Inconsistent model inference Time

Hi all. I am a graduate student working on a project about Model inference time optimization.
I am using this very simple code snippet to benchmark the inference time of resenet50:

    for i, (batch_input, batch_target) in enumerate(data_loader):
        batch_input_var = batch_input.to(device)
        torch.cuda.synchronize()


        # time.sleep(0.2)
        start = torch.cuda.Event(enable_timing=True)
        end = torch.cuda.Event(enable_timing=True)
        start.record()
        with torch.no_grad():
            output = net(batch_input_var)
        end.record()
        torch.cuda.synchronize()
        print(start.elapsed_time(end))

It gives me 10.5ms consistently.

However, if I uncomment time.sleep(0.2), or do something else which takes around 0.05s to 0.2s, the results start to be highly inconsistent, ranging from 12.7ms to 26.1ms.

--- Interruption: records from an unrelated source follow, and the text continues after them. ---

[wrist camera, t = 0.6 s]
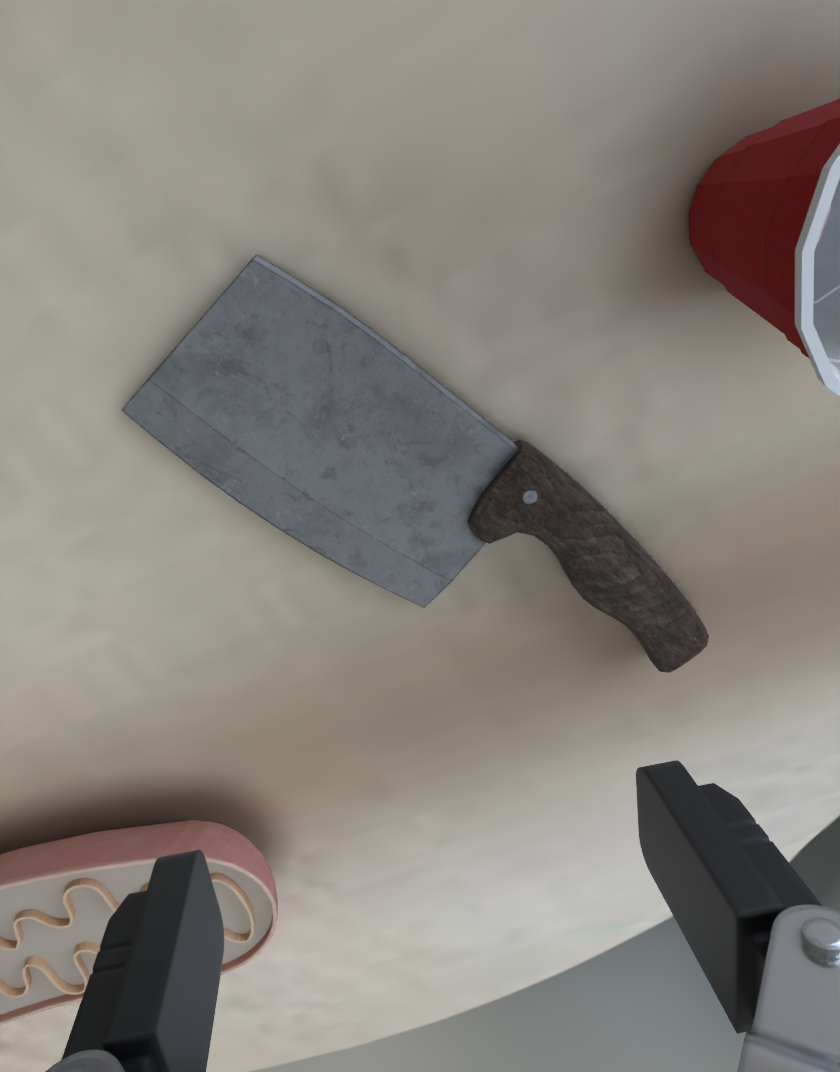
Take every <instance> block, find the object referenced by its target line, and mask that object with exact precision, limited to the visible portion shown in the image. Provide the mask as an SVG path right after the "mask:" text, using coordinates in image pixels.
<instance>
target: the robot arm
mask: <svg viewBox="0 0 840 1072" xmlns="http://www.w3.org/2000/svg"><path fill="white" fill-rule="evenodd" d="M636 785H637V805H638V825H639V838H640V844H641V848H642V852H643V856H644V859H645V862H646V864H647V867H648V869H649V871H650V873H651V875H652V877H653V879H654V880H655V882H656V884H657V886H658V888H659V890H660V892H661V893H662V895H663V897H664V899H665V901H666V903H667V905H668V906H669V908H670V910H671V912H672V914H673V916H674V917H675V919H676V921H677V923H678V925H679V927H680V929H681V930H682V932H683V934H684V936H685V938H686V940H687V941H688V943H689V945H690V947H691V949H692V951H693V952H694V954H695V956H696V958H697V960H698V962H699V964H700V966H701V968H702V969H703V971H704V973H705V975H706V977H707V979H708V981H709V982H710V984H711V986H712V988H713V990H714V992H715V993H716V995H717V997H718V999H719V1001H720V1003H721V1005H722V1006H723V1008H724V1010H725V1012H726V1014H727V1016H728V1018H729V1020H730V1021H731V1023H732V1025H733V1027H734V1029H735V1031H736V1032H737V1033H742V1032H746V1035H745V1039H744V1042H743V1047H742V1052H741V1057H740V1062H739V1067H738V1071H737V1072H840V912H839V911H837V910H834V909H831V908H828V907H824V906H822V905H821V904H820V902H819V901H818V900H817V899H816V897H815V896H814V895H813V893H812V892H811V891H810V890H809V888H808V887H807V886H806V885H805V883H804V882H803V881H802V879H801V878H800V877H799V876H798V874H797V873H796V872H795V870H794V869H793V868H792V867H791V865H790V864H789V863H788V861H787V860H786V859H785V858H784V856H783V855H782V854H781V852H780V851H779V850H778V849H777V847H776V846H775V845H774V843H773V842H770V841H769V837H768V836H767V835H766V833H765V832H764V831H763V829H762V828H761V827H760V826H759V824H756V822H755V819H754V818H753V817H752V815H751V814H750V813H749V812H748V810H747V809H746V808H745V806H744V805H743V804H742V803H741V801H740V800H739V799H738V798H736V797H735V796H733V795H731V794H730V793H728V792H727V791H725V790H724V789H722V788H721V787H719V786H717V785H716V784H714V783H712V784H707V785H701V786H698V785H697V784H696V783H695V781H694V780H693V779H692V777H691V776H690V774H689V773H688V772H687V770H686V769H685V767H684V766H683V765H682V764H681V763H680V762H679V761H671V762H666V763H661V764H655V765H650V766H645V767H639V768H638V769H637V772H636ZM223 954H224V927H223V920H222V915H221V911H220V908H219V904H218V901H217V897H216V894H215V890H214V887H213V883H212V880H211V876H210V873H209V869H208V866H207V862H206V859H205V856H204V854H203V852H202V851H201V850H194V851H189V852H183V853H178V854H173V855H167V856H162V857H158V858H157V859H156V861H155V864H154V867H153V870H152V874H151V877H150V881H149V884H148V888H147V890H146V891H141V892H136V893H131V894H128V896H127V897H126V898H125V899H124V901H123V902H122V903H121V905H120V906H119V907H118V908H117V910H116V911H115V912H114V914H113V915H112V916H111V917H110V919H109V921H108V924H107V927H106V930H105V933H104V936H103V939H102V942H101V944H100V952H98V953H97V956H96V959H95V962H94V965H93V968H92V969H93V973H92V974H90V977H89V980H88V983H87V986H86V989H85V992H84V995H83V998H82V1001H81V1004H80V1007H79V1010H78V1013H77V1016H76V1019H75V1022H74V1025H73V1028H72V1031H71V1034H70V1037H69V1039H68V1042H67V1045H66V1048H65V1051H64V1054H63V1057H62V1060H61V1061H59V1062H58V1063H56V1064H55V1065H53V1066H52V1067H51V1068H49V1069H48V1070H47V1071H46V1072H206V1067H207V1060H208V1053H209V1047H210V1040H211V1034H212V1027H213V1020H214V1014H215V1007H216V1001H217V994H218V987H219V981H220V974H221V968H222V961H223ZM751 1030H752V1031H751Z"/></svg>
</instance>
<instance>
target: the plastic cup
mask: <svg viewBox="0 0 840 1072" xmlns="http://www.w3.org/2000/svg"><path fill="white" fill-rule="evenodd" d="M689 224H690V239H691V245H692V247H693V249H694V251H695V253H696V255H697V257H698V259H699V261H700V263H701V265H702V266H703V268H704V270H705V272H707V273H708V274H709V275H711V276H712V277H713V278H715V279H716V280H718V281H719V282H720V283H722V284H723V285H724V286H725V287H726V289H727V291H728V292H729V293H731V294H732V295H733V296H735V297H736V298H737V299H739V300H740V301H741V302H743V303H744V304H745V305H747V306H748V307H749V308H751V309H752V310H753V311H755V312H756V313H757V314H759V315H760V316H761V317H763V318H764V319H765V320H767V321H768V322H769V323H771V324H772V325H773V326H775V327H776V328H777V329H779V330H780V331H781V332H783V333H784V334H785V336H786V338H787V340H789V341H790V342H791V343H793V344H794V345H795V346H797V347H798V348H799V349H800V350H801V352H802V353H803V354H804V355H805V356H807V357H808V358H809V359H810V360H811V363H812V365H813V367H814V370H815V372H816V374H817V377H818V379H819V380H820V381H821V382H822V383H823V384H824V385H825V386H826V387H827V388H829V389H830V390H831V391H833V392H834V393H836V394H837V395H838V396H840V99H838V100H835V101H833V102H830V103H827V104H825V105H822V106H820V107H817V108H814V109H812V110H809V111H806V112H804V113H801V114H798V115H796V116H793V117H790V118H788V119H785V120H782V121H780V122H779V123H778V124H776V125H775V126H774V127H772V128H769V129H766V130H763V131H760V132H758V133H755V134H752V135H749V136H746V137H745V138H744V139H742V140H741V141H740V142H738V143H737V144H736V145H734V146H733V147H732V148H730V149H729V150H728V151H726V152H725V153H724V154H722V155H721V156H720V157H719V158H717V159H716V160H715V161H714V162H713V164H712V165H711V167H710V168H709V170H708V171H707V173H706V174H705V176H704V177H703V179H702V180H701V181H700V183H699V184H698V186H697V189H696V192H695V196H694V199H693V203H692V207H691V210H690V214H689Z"/></svg>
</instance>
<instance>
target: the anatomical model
mask: <svg viewBox="0 0 840 1072" xmlns="http://www.w3.org/2000/svg"><path fill="white" fill-rule="evenodd" d="M194 850H201V851H202V852H203V854H204V856H205V859H206V862H207V866H208V869H209V873H210V876H211V880H212V883H213V887H214V890H215V894H216V897H217V901H218V904H219V908H220V911H221V915H222V920H223V927H224V954H223V961H222V968H221V974H220V975H222V974H224V973H226V972H229V971H231V970H233V969H236V968H238V967H240V966H242V965H244V964H245V963H247V962H248V961H250V960H251V959H252V958H254V957H255V956H256V955H258V954H259V953H260V952H261V951H262V949H263V948H264V947H265V946H266V945H267V943H268V942H269V941H270V939H271V937H272V935H273V933H274V930H275V927H276V923H277V906H278V900H277V894H276V888H275V882H274V879H273V876H272V873H271V870H270V867H269V866H268V864H267V862H266V860H265V858H264V857H263V856H262V854H261V853H260V852H259V850H258V849H257V848H256V847H255V846H254V844H253V843H252V842H251V841H250V840H249V839H247V838H246V837H245V836H244V835H242V834H241V833H239V832H238V831H236V830H234V829H232V828H230V827H228V826H225V825H222V824H219V823H216V822H207V821H199V820H189V821H180V822H172V823H164V824H156V825H148V826H140V827H132V828H123V829H115V830H107V831H99V832H94V833H89V834H84V835H80V836H75V837H70V838H66V839H61V840H56V841H51V842H47V843H42V844H37V845H33V846H28V847H23V848H20V849H17V850H13V851H10V852H7V853H3V854H0V1025H2V1024H4V1023H7V1022H10V1021H13V1020H16V1019H19V1018H22V1017H25V1016H28V1015H31V1014H34V1013H38V1012H41V1011H44V1010H47V1009H51V1008H55V1007H58V1006H62V1005H65V1004H69V1003H73V1002H76V1001H80V1000H82V998H83V995H84V992H85V989H86V986H87V983H88V980H89V977H90V974H92V973H93V969H92V968H93V965H94V962H95V959H96V956H97V953H98V952H100V944H101V942H102V939H103V936H104V933H105V930H106V927H107V924H108V921H109V919H110V917H111V916H112V915H113V914H114V912H115V911H116V910H117V908H118V907H119V906H120V905H121V903H122V902H123V901H124V899H125V898H126V897H127V896H128V894H131V893H136V892H141V891H146V890H147V888H148V884H149V881H150V877H151V874H152V870H153V867H154V864H155V861H156V859H157V858H158V857H162V856H167V855H173V854H178V853H183V852H189V851H194Z"/></svg>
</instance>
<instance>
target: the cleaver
mask: <svg viewBox="0 0 840 1072" xmlns="http://www.w3.org/2000/svg"><path fill="white" fill-rule="evenodd" d="M122 411H123V412H124V413H125V414H126V415H128V416H129V417H130V418H131V419H132V420H134V421H135V422H136V423H137V424H139V425H140V426H141V427H142V428H143V429H145V430H146V431H147V432H148V433H149V434H151V435H152V436H153V437H154V438H155V439H157V440H158V441H159V442H160V443H161V444H163V445H164V446H165V447H167V448H168V449H169V450H170V451H172V452H173V453H174V454H175V455H177V456H178V457H179V458H180V459H182V460H183V461H184V462H185V463H187V464H188V465H189V466H191V467H192V468H193V469H194V470H196V471H197V472H198V473H199V474H201V475H202V476H203V477H205V478H206V479H208V480H209V481H210V482H212V483H213V484H214V485H216V486H217V487H219V488H220V489H221V490H223V491H224V492H225V493H227V494H228V495H230V496H231V497H232V498H234V499H235V500H236V501H238V502H239V503H241V504H242V505H244V506H245V507H247V508H248V509H250V510H251V511H253V512H254V513H256V514H257V515H259V516H260V517H262V518H263V519H265V520H266V521H268V522H269V523H271V524H272V525H274V526H275V527H277V528H278V529H280V530H281V531H283V532H285V533H286V534H288V535H289V536H291V537H293V538H294V539H296V540H298V541H299V542H301V543H302V544H304V545H306V546H307V547H309V548H311V549H312V550H314V551H316V552H317V553H319V554H321V555H323V556H324V557H326V558H328V559H330V560H332V561H333V562H335V563H337V564H339V565H340V566H342V567H344V568H346V569H347V570H349V571H351V572H353V573H355V574H357V575H359V576H361V577H363V578H365V579H367V580H369V581H371V582H372V583H374V584H376V585H378V586H380V587H382V588H384V589H386V590H388V591H390V592H392V593H394V594H396V595H398V596H400V597H403V598H405V599H407V600H409V601H411V602H413V603H415V604H417V605H419V606H421V607H423V608H425V607H426V606H427V605H428V604H429V603H430V602H431V601H432V600H433V599H434V598H435V597H436V596H437V595H438V594H439V593H440V592H441V591H442V590H443V589H444V588H445V587H446V586H447V585H449V584H450V583H451V582H452V581H453V579H454V578H455V577H456V576H457V575H458V574H459V573H460V571H461V570H462V569H463V568H464V567H465V566H466V565H467V563H468V562H469V561H470V560H471V559H472V558H473V557H474V556H475V554H476V553H477V552H478V551H479V550H480V549H481V548H482V546H483V545H484V544H485V543H486V542H487V543H489V544H490V543H492V542H495V541H497V540H500V539H502V538H505V537H507V536H509V535H512V534H514V533H516V532H519V533H524V534H529V535H534V536H535V537H537V538H538V539H540V540H541V541H542V542H544V543H545V544H547V545H548V546H549V547H550V549H551V550H552V551H553V552H554V554H555V555H556V556H557V558H558V560H559V561H560V563H561V565H562V567H563V569H564V571H565V572H566V574H567V576H568V578H569V580H570V582H571V583H572V585H573V586H574V587H575V589H576V590H577V591H578V593H579V594H580V595H581V596H582V598H583V599H584V600H586V601H587V602H588V603H590V604H591V605H592V606H594V607H595V608H597V609H598V610H600V611H602V612H604V613H606V614H608V615H609V616H611V617H613V618H615V619H616V620H618V621H620V622H622V623H623V624H624V625H626V626H627V627H628V628H629V629H630V630H631V631H632V632H633V633H634V634H635V635H636V636H637V638H638V640H639V641H640V643H641V644H642V646H643V648H644V649H645V651H646V653H647V655H648V657H649V658H650V660H651V661H652V663H653V664H654V665H655V666H656V668H657V669H658V670H659V671H661V672H671V671H673V670H675V669H677V668H679V667H681V666H682V665H683V664H685V663H686V662H688V661H689V660H691V659H692V658H693V657H695V656H696V655H697V654H699V653H700V652H701V651H702V650H703V649H704V648H705V647H706V646H707V643H708V638H709V635H708V633H707V631H706V628H705V626H704V624H703V623H702V621H701V620H700V618H699V617H698V615H697V614H696V612H695V611H694V609H693V608H692V606H691V605H690V604H689V602H688V601H687V600H686V598H685V597H684V596H683V594H682V593H681V592H680V590H679V589H678V588H677V587H676V586H675V584H674V583H673V582H672V581H671V579H670V578H669V577H668V576H667V575H666V574H665V573H664V571H663V570H662V569H661V568H660V567H659V566H658V565H657V564H656V562H655V561H654V560H653V559H652V558H651V557H650V556H649V555H648V554H647V552H646V551H645V550H644V549H643V548H642V547H641V546H640V545H639V544H638V543H637V542H636V541H635V539H634V538H633V537H632V536H631V535H630V534H629V533H628V532H627V531H626V530H625V529H624V528H623V527H622V526H621V525H620V524H619V523H618V522H617V521H616V520H615V519H614V518H613V517H612V516H611V515H610V514H609V512H608V511H607V510H606V509H605V508H604V507H603V506H601V505H600V504H599V503H598V502H597V501H596V500H595V499H594V498H593V497H592V496H591V495H590V494H589V493H588V492H587V491H586V490H584V489H583V488H582V487H581V486H580V485H579V484H578V483H577V482H576V481H574V480H573V479H572V478H571V477H570V476H569V475H567V474H566V473H565V472H564V471H563V470H562V469H560V468H559V467H558V466H557V465H556V464H554V463H553V462H552V461H551V460H550V459H548V458H547V457H546V456H545V455H543V454H542V453H541V452H540V451H538V450H537V449H536V448H534V447H533V446H531V445H530V444H528V443H527V442H525V441H522V440H517V441H515V442H512V441H511V440H510V439H509V438H507V437H506V436H505V435H504V434H502V433H501V432H500V431H499V430H497V429H496V428H495V427H494V426H492V425H491V424H490V423H489V422H487V421H486V420H485V419H484V418H482V417H481V416H480V415H479V414H477V413H476V412H475V411H474V410H472V409H471V408H470V407H469V406H467V405H466V404H465V403H464V402H462V401H461V400H460V399H459V398H457V397H456V396H455V395H454V394H452V393H451V392H450V391H449V390H447V389H446V388H445V387H443V386H442V385H441V384H440V383H438V382H437V381H436V380H435V379H433V378H432V377H431V376H430V375H428V374H427V373H426V372H425V371H423V370H422V369H421V368H420V367H418V366H417V365H416V364H415V363H413V362H412V361H411V360H410V359H408V358H407V357H406V356H404V355H403V354H402V353H401V352H399V351H398V350H397V349H396V348H394V347H393V346H392V345H391V344H389V343H388V342H387V341H385V340H384V339H383V338H382V337H380V336H379V335H378V334H376V333H375V332H374V331H372V330H371V329H370V328H368V327H367V326H366V325H364V324H363V323H361V322H360V321H359V320H357V319H356V318H355V317H353V316H352V315H350V314H349V313H348V312H346V311H345V310H344V309H342V308H341V307H339V306H338V305H336V304H335V303H333V302H332V301H330V300H328V299H327V298H325V297H324V296H322V295H321V294H319V293H318V292H316V291H315V290H313V289H311V288H310V287H308V286H307V285H305V284H304V283H302V282H301V281H299V280H297V279H296V278H294V277H292V276H291V275H289V274H287V273H286V272H284V271H282V270H281V269H279V268H277V267H275V266H274V265H272V264H270V263H269V262H267V261H265V260H264V259H262V258H260V257H259V256H257V255H255V256H254V258H253V259H252V260H251V261H250V262H249V263H248V265H247V266H246V267H245V268H244V269H243V270H242V271H241V273H240V274H239V275H238V276H237V277H236V278H235V280H234V281H233V282H232V283H231V284H230V285H229V287H228V288H227V289H226V290H225V291H224V292H223V294H222V295H221V296H220V297H219V298H218V299H217V300H216V302H215V303H214V304H213V305H212V306H211V307H210V309H209V310H208V311H207V312H206V313H205V314H204V316H203V317H202V318H201V319H200V320H199V321H198V322H197V324H196V325H195V326H194V327H193V328H192V329H191V331H190V332H189V333H188V334H187V335H186V336H185V337H184V339H183V340H182V341H181V342H180V343H179V344H178V346H177V347H176V348H175V349H174V350H173V351H172V352H171V354H170V355H169V356H168V357H167V358H166V359H165V361H164V362H163V363H162V364H161V365H160V366H159V367H158V369H157V370H156V371H155V372H154V373H153V374H152V376H151V377H150V378H149V379H148V380H147V381H146V382H145V384H144V385H143V386H142V387H141V388H140V389H139V391H138V392H137V393H136V394H135V395H134V396H133V398H132V399H131V400H130V401H129V402H128V403H127V404H126V406H125V407H124V408H123V409H122Z"/></svg>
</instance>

If I set the sleep time to say 2 seconds, the results become consistent again, around 15ms.

Please I am wondering if you have any thoughts on this?

Thanks!

any hope to find help for this?

I haven’t seen this issue before and also cannot reproduce it using a small example model and random input data.
Could you share a code snippet to reproduce this issue and also share your setup information?

Hi @ptrblck Thanks a lot for your response!

I have a minimal script to show this problem at the end.

I am using Python 3.6.9, Pytorch version 1.7.1, I’m using RTX 2080, CUDA version is 11.0, driver version 450.80.02

Script:

import torchvision.models as models
import torch
import numpy as np
import time


if __name__ == '__main__':
    device=0
    net = models.resnet50(pretrained=True).to(device)
    net.eval()

    data = np.random.uniform(0, 1, (200, 3, 480, 854))
    label = np.random.randint(0, 100, (200,))
    tensor_imgs = torch.Tensor(data.astype(np.float32))
    tensor_labels = torch.Tensor(label.astype(np.float32))
    dataset = torch.utils.data.dataset.TensorDataset(tensor_imgs, tensor_labels)
    data_loader = torch.utils.data.dataloader.DataLoader(dataset, batch_size=1, shuffle=False, num_workers=10)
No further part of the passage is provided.